- [Comment procéder]: Pouvez-vous reproduire telles quelles toutes les lignes des données ci-dessous, en laissant de côté les images ?

Données extraites d'un jeu de données:
+ + + +

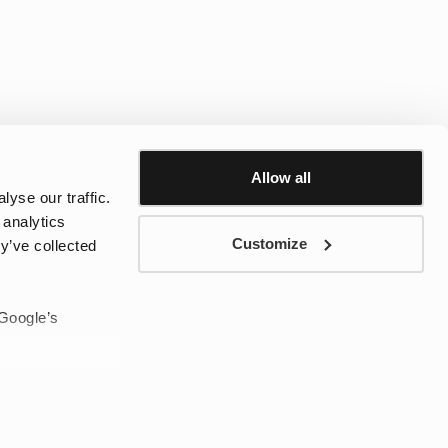
Allow all
yse our traffic.
 analytics
Customize
y’ve collected
n Tretorn, med modeller för vardag, pendling, promenader och kalla
 Google’s
 modell ge bättre skydd och kännas bekvämare under längre stunder
ch stil.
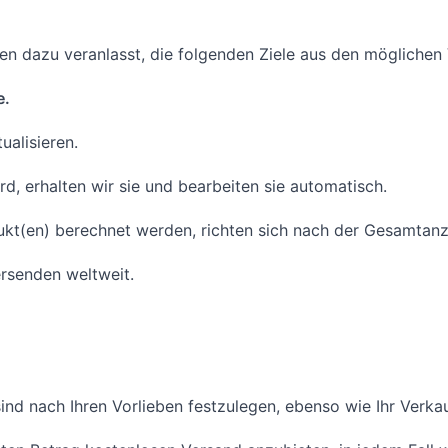
n dazu veranlasst, die folgenden Ziele aus den möglichen 
e.
ualisieren.
d, erhalten wir sie und bearbeiten sie automatisch.
t(en) berechnet werden, richten sich nach der Gesamtanzahl
rsenden weltweit.
nd nach Ihren Vorlieben festzulegen, ebenso wie Ihr Verkau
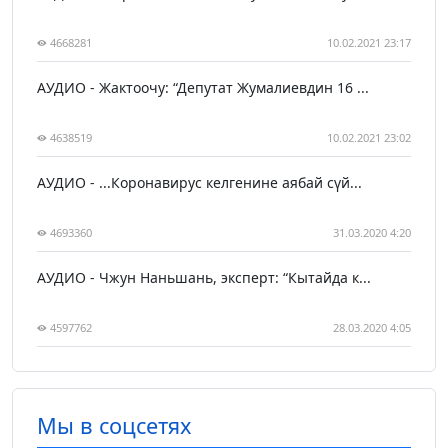
4668281
10.02.2021 23:17
АУДИО - Жактоочу: “Депутат Жумалиевдин 16 ...
4638519
10.02.2021 23:02
АУДИО - ...Коронавирус келгенине аябай сүй...
4693360
31.03.2020 4:20
АУДИО - Чжун Наньшань, эксперт: “Кытайда к...
4597762
28.03.2020 4:05
Мы в соцсетях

+ + + +

- [Réponse attendue]:
Allow all
yse our traffic.
 analytics
Customize
y’ve collected
n Tretorn, med modeller för vardag, pendling, promenader och kalla
 Google’s
 modell ge bättre skydd och kännas bekvämare under längre stunder
ch stil.
n dazu veranlasst, die folgenden Ziele aus den möglichen 
e.
ualisieren.
d, erhalten wir sie und bearbeiten sie automatisch.
t(en) berechnet werden, richten sich nach der Gesamtanzahl
rsenden weltweit.
nd nach Ihren Vorlieben festzulegen, ebenso wie Ihr Verkau
4668281
10.02.2021 23:17
АУДИО - Жактоочу: “Депутат Жумалиевдин 16 ...
4638519
10.02.2021 23:02
АУДИО - ...Коронавирус келгенине аябай сүй...
4693360
31.03.2020 4:20
АУДИО - Чжун Наньшань, эксперт: “Кытайда к...
4597762
28.03.2020 4:05
Мы в соцсетях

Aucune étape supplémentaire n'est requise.